Chapter 3 Summary, cont.
• A fault is usually considered active if it has moved during
the past 10,000 years and potentially active if it has moved
during the past 2 million years.
• Before an earthquake, elastic strain builds up in the rocks
on either side of a fault as the sides pull in different
directions.
• Released elastic strain energy radiates outward in all
directions from the ruptured surface of the fault in the form
of seismic waves.
Chapter 3 Summary, cont.
• Seismic waves are vibrations that compress (P) or shear
(S) the body of Earth or travel across the ground as
surface waves.
• Some faults exhibit tectonic creep, a slow displacement
not accompanied by felt earthquakes.
• Large earthquakes release a tremendous amount of
energy measured on a magnitude (M) scale.
Chapter 3 Summary, cont.
• Earthquake intensity varies with the severity of shaking
and is affected by proximity to the epicenter, the local
geological environment, and the engineering of structures.
• Buildings highly subject to damage are those that (1) are
constructed on unconsolidated sediment, artificially filled
land, or water-saturated sediment, all of which tend to
amplify shaking; (2) are not designed to withstand
significant horizontal acceleration of the ground; or (3)

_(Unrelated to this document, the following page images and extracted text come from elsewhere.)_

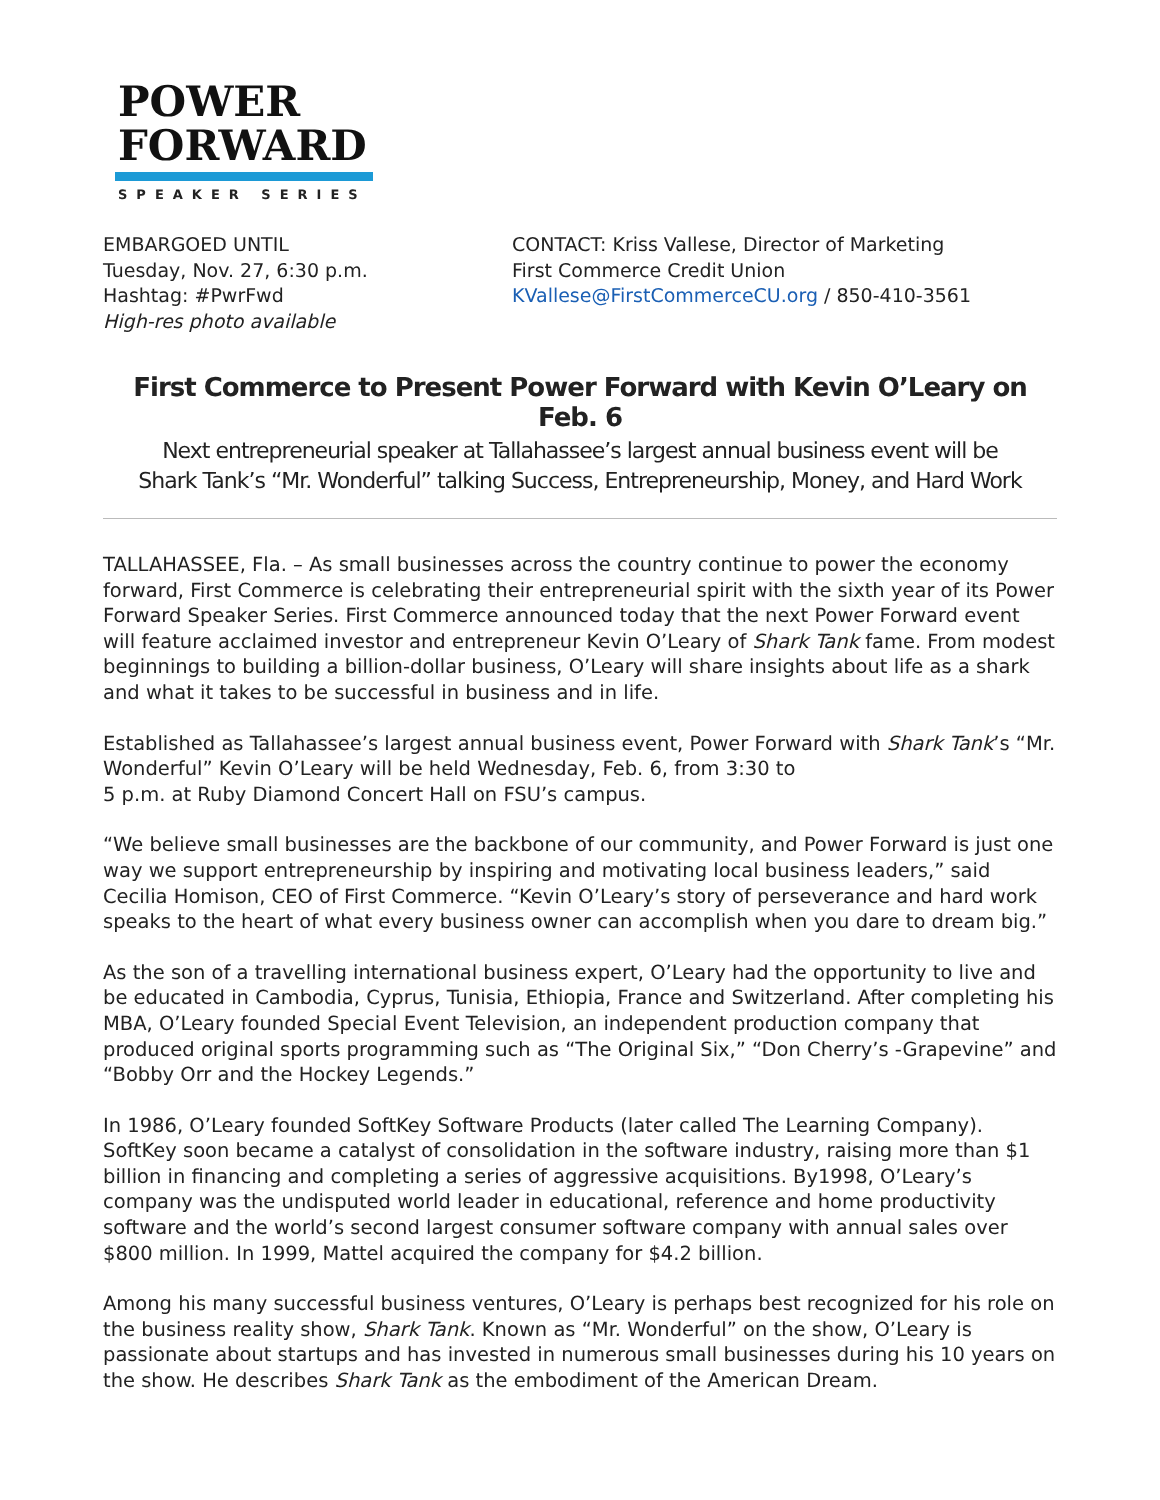POWER
FORWARD
SPEAKER SERIES
EMBARGOED UNTIL
Tuesday, Nov. 27, 6:30 p.m.
Hashtag: #PwrFwd
High-res photo available
CONTACT: Kriss Vallese, Director of Marketing
First Commerce Credit Union
KVallese@FirstCommerceCU.org / 850-410-3561
First Commerce to Present Power Forward with Kevin O’Leary on Feb. 6
Next entrepreneurial speaker at Tallahassee’s largest annual business event will be
Shark Tank’s “Mr. Wonderful” talking Success, Entrepreneurship, Money, and Hard Work
TALLAHASSEE, Fla. – As small businesses across the country continue to power the economy forward, First Commerce is celebrating their entrepreneurial spirit with the sixth year of its Power Forward Speaker Series. First Commerce announced today that the next Power Forward event will feature acclaimed investor and entrepreneur Kevin O’Leary of Shark Tank fame. From modest beginnings to building a billion-dollar business, O’Leary will share insights about life as a shark and what it takes to be successful in business and in life.
Established as Tallahassee’s largest annual business event, Power Forward with Shark Tank’s “Mr. Wonderful” Kevin O’Leary will be held Wednesday, Feb. 6, from 3:30 to
5 p.m. at Ruby Diamond Concert Hall on FSU’s campus.
“We believe small businesses are the backbone of our community, and Power Forward is just one way we support entrepreneurship by inspiring and motivating local business leaders,” said Cecilia Homison, CEO of First Commerce. “Kevin O’Leary’s story of perseverance and hard work speaks to the heart of what every business owner can accomplish when you dare to dream big.”
As the son of a travelling international business expert, O’Leary had the opportunity to live and be educated in Cambodia, Cyprus, Tunisia, Ethiopia, France and Switzerland. After completing his MBA, O’Leary founded Special Event Television, an independent production company that produced original sports programming such as “The Original Six,” “Don Cherry’s -Grapevine” and “Bobby Orr and the Hockey Legends.”
In 1986, O’Leary founded SoftKey Software Products (later called The Learning Company). SoftKey soon became a catalyst of consolidation in the software industry, raising more than $1 billion in financing and completing a series of aggressive acquisitions. By1998, O’Leary’s company was the undisputed world leader in educational, reference and home productivity software and the world’s second largest consumer software company with annual sales over $800 million. In 1999, Mattel acquired the company for $4.2 billion.
Among his many successful business ventures, O’Leary is perhaps best recognized for his role on the business reality show, Shark Tank. Known as “Mr. Wonderful” on the show, O’Leary is passionate about startups and has invested in numerous small businesses during his 10 years on the show. He describes Shark Tank as the embodiment of the American Dream.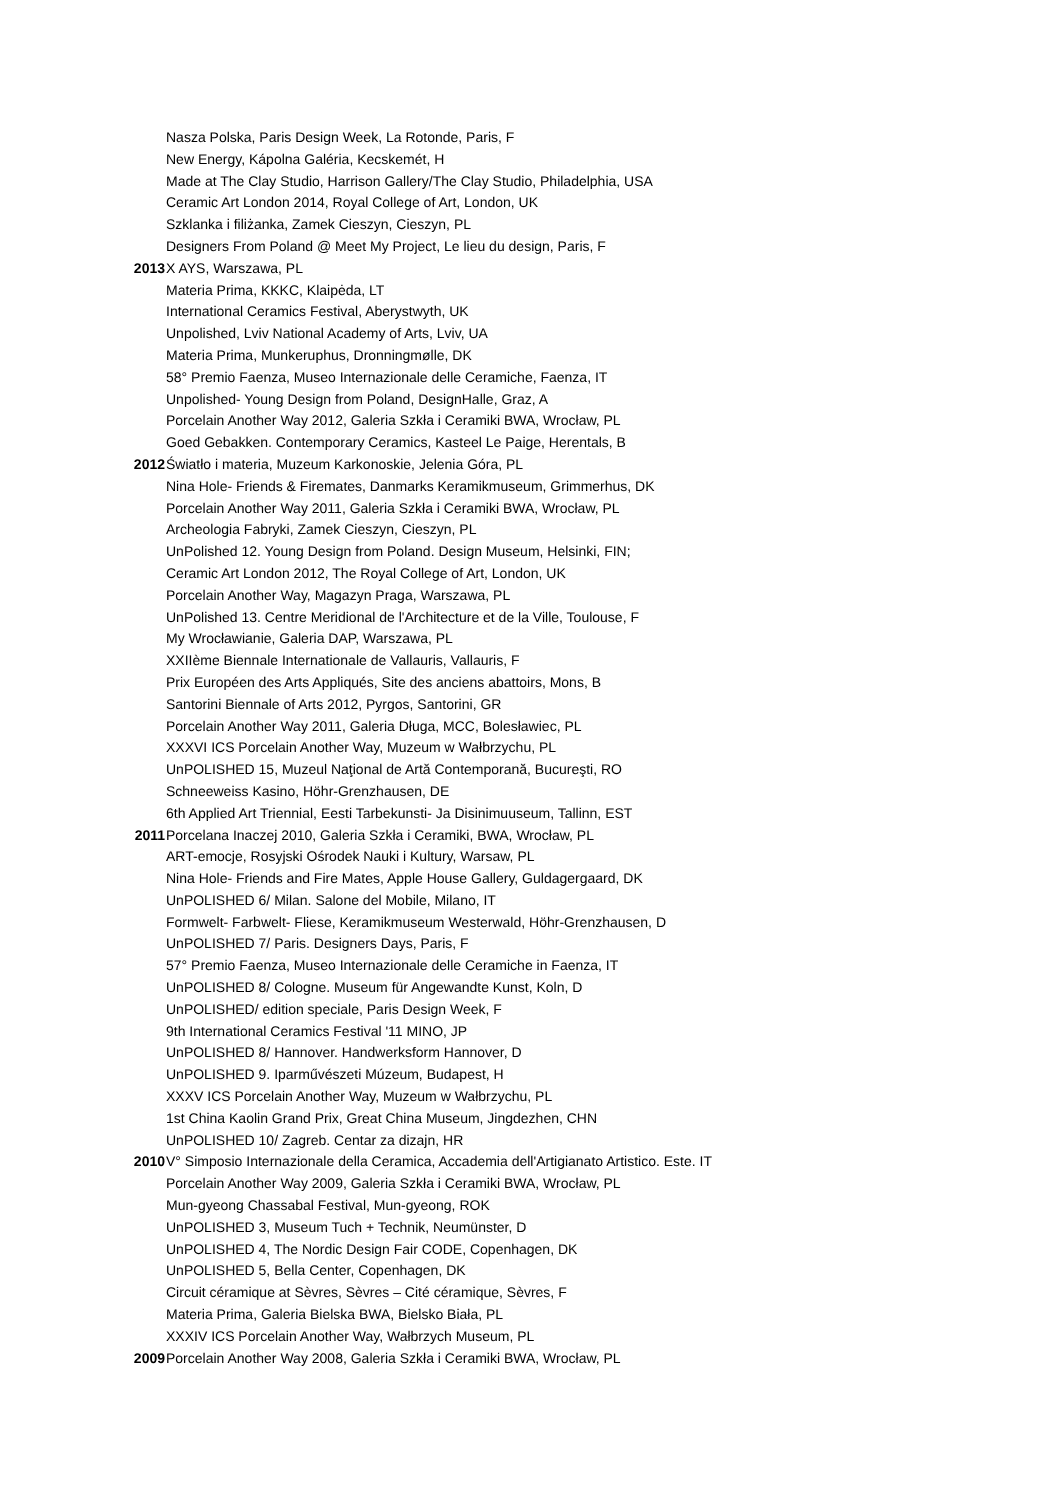Nasza Polska, Paris Design Week, La Rotonde, Paris, F
New Energy, Kápolna Galéria, Kecskemét, H
Made at The Clay Studio, Harrison Gallery/The Clay Studio, Philadelphia, USA
Ceramic Art London 2014, Royal College of Art, London, UK
Szklanka i filiżanka, Zamek Cieszyn, Cieszyn, PL
Designers From Poland @ Meet My Project, Le lieu du design, Paris, F
2013 X AYS, Warszawa, PL
Materia Prima, KKKC, Klaipėda, LT
International Ceramics Festival, Aberystwyth, UK
Unpolished, Lviv National Academy of Arts, Lviv, UA
Materia Prima, Munkeruphus, Dronningmølle, DK
58° Premio Faenza, Museo Internazionale delle Ceramiche, Faenza, IT
Unpolished- Young Design from Poland, DesignHalle, Graz, A
Porcelain Another Way 2012, Galeria Szkła i Ceramiki BWA, Wrocław, PL
Goed Gebakken. Contemporary Ceramics, Kasteel Le Paige, Herentals, B
2012 Światło i materia, Muzeum Karkonoskie, Jelenia Góra, PL
Nina Hole- Friends & Firemates, Danmarks Keramikmuseum, Grimmerhus, DK
Porcelain Another Way 2011, Galeria Szkła i Ceramiki BWA, Wrocław, PL
Archeologia Fabryki, Zamek Cieszyn, Cieszyn, PL
UnPolished 12. Young Design from Poland. Design Museum, Helsinki, FIN;
Ceramic Art London 2012, The Royal College of Art, London, UK
Porcelain Another Way, Magazyn Praga, Warszawa, PL
UnPolished 13. Centre Meridional de l'Architecture et de la Ville, Toulouse, F
My Wrocławianie, Galeria DAP, Warszawa, PL
XXIIème Biennale Internationale de Vallauris, Vallauris, F
Prix Européen des Arts Appliqués, Site des anciens abattoirs, Mons, B
Santorini Biennale of Arts 2012, Pyrgos, Santorini, GR
Porcelain Another Way 2011, Galeria Długa, MCC, Bolesławiec, PL
XXXVI ICS Porcelain Another Way, Muzeum w Wałbrzychu, PL
UnPOLISHED 15, Muzeul Naţional de Artă Contemporană, Bucureşti, RO
Schneeweiss Kasino, Höhr-Grenzhausen, DE
6th Applied Art Triennial, Eesti Tarbekunsti- Ja Disinimuuseum, Tallinn, EST
2011 Porcelana Inaczej 2010, Galeria Szkła i Ceramiki, BWA, Wrocław, PL
ART-emocje, Rosyjski Ośrodek Nauki i Kultury, Warsaw, PL
Nina Hole- Friends and Fire Mates, Apple House Gallery, Guldagergaard, DK
UnPOLISHED 6/ Milan. Salone del Mobile, Milano, IT
Formwelt- Farbwelt- Fliese, Keramikmuseum Westerwald, Höhr-Grenzhausen, D
UnPOLISHED 7/ Paris. Designers Days, Paris, F
57° Premio Faenza, Museo Internazionale delle Ceramiche in Faenza, IT
UnPOLISHED 8/ Cologne. Museum für Angewandte Kunst, Koln, D
UnPOLISHED/ edition speciale, Paris Design Week, F
9th International Ceramics Festival '11 MINO, JP
UnPOLISHED 8/ Hannover. Handwerksform Hannover, D
UnPOLISHED 9. Iparművészeti Múzeum, Budapest, H
XXXV ICS Porcelain Another Way, Muzeum w Wałbrzychu, PL
1st China Kaolin Grand Prix, Great China Museum, Jingdezhen, CHN
UnPOLISHED 10/ Zagreb. Centar za dizajn, HR
2010 V° Simposio Internazionale della Ceramica, Accademia dell'Artigianato Artistico. Este. IT
Porcelain Another Way 2009, Galeria Szkła i Ceramiki BWA, Wrocław, PL
Mun-gyeong Chassabal Festival, Mun-gyeong, ROK
UnPOLISHED 3, Museum Tuch + Technik, Neumünster, D
UnPOLISHED 4, The Nordic Design Fair CODE, Copenhagen, DK
UnPOLISHED 5, Bella Center, Copenhagen, DK
Circuit céramique at Sèvres, Sèvres – Cité céramique, Sèvres, F
Materia Prima, Galeria Bielska BWA, Bielsko Biała, PL
XXXIV ICS Porcelain Another Way, Wałbrzych Museum, PL
2009 Porcelain Another Way 2008, Galeria Szkła i Ceramiki BWA, Wrocław, PL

have natural vibrational frequencies that match the
frequencies of the seismic waves.
Chapter 3 Summary, cont.
• Most earthquakes occur on faults near tectonic plate
boundaries.
• Intraplate earthquakes are also common various parts of
the United States.
• Some of the largest historic earthquakes in North America
occurred within the plate in the central Mississippi Valley in
the early 1800s.
Chapter 3 Summary, cont.
• The primary effect of an earthquake is violent ground
motion accompanied by fracturing, which may shear or
collapse large buildings, bridges, dams, tunnels, pipelines,
levees, and other structures.
• Other effects include liquefaction, regional subsidence,
uplift of the land, landslides, fires, tsunamis, and disease.
• Natural service functions include enhancing groundwater
and energy resources and exposing or contributing to
formation of valuable mineral deposits.
Chapter 3 Summary, cont.
• Human activity has locally increased earthquake activity
by fracturing rock and increasing water pressure
underground below large reservoirs, by deep-well disposal
of liquid waste, and by setting of underground nuclear
explosions.
• Understanding how we have caused earthquakes may
eventually help us control or stop large natural
earthquakes.
Chapter 3 Summary, cont.
• Reducing earthquake hazards requires detailed mapping
of geologic faults, the cutting of trenches to determine
earthquake frequency, and detailed mapping and analysis
of earth materials sensitive to shaking.
• Adjustments to earthquake hazards include improving
structural design to better withstand shaking, retrofitting
existing structures, microzonation of areas of seismic risk,
and updating and enforcing building codes.
Chapter 3 Summary, cont.
• To date, scientists have been able to make long- and
intermediate-term forecasts for earthquakes using
probabilistic methods but not consistent, accurate short-
term predictions.
• Early warning systems have been shown to be effective in
Japan, but no such system exists in the United States or
Canada.
• Warning systems and earthquakes prevention are not yet
reliable alternatives to earthquake preparedness.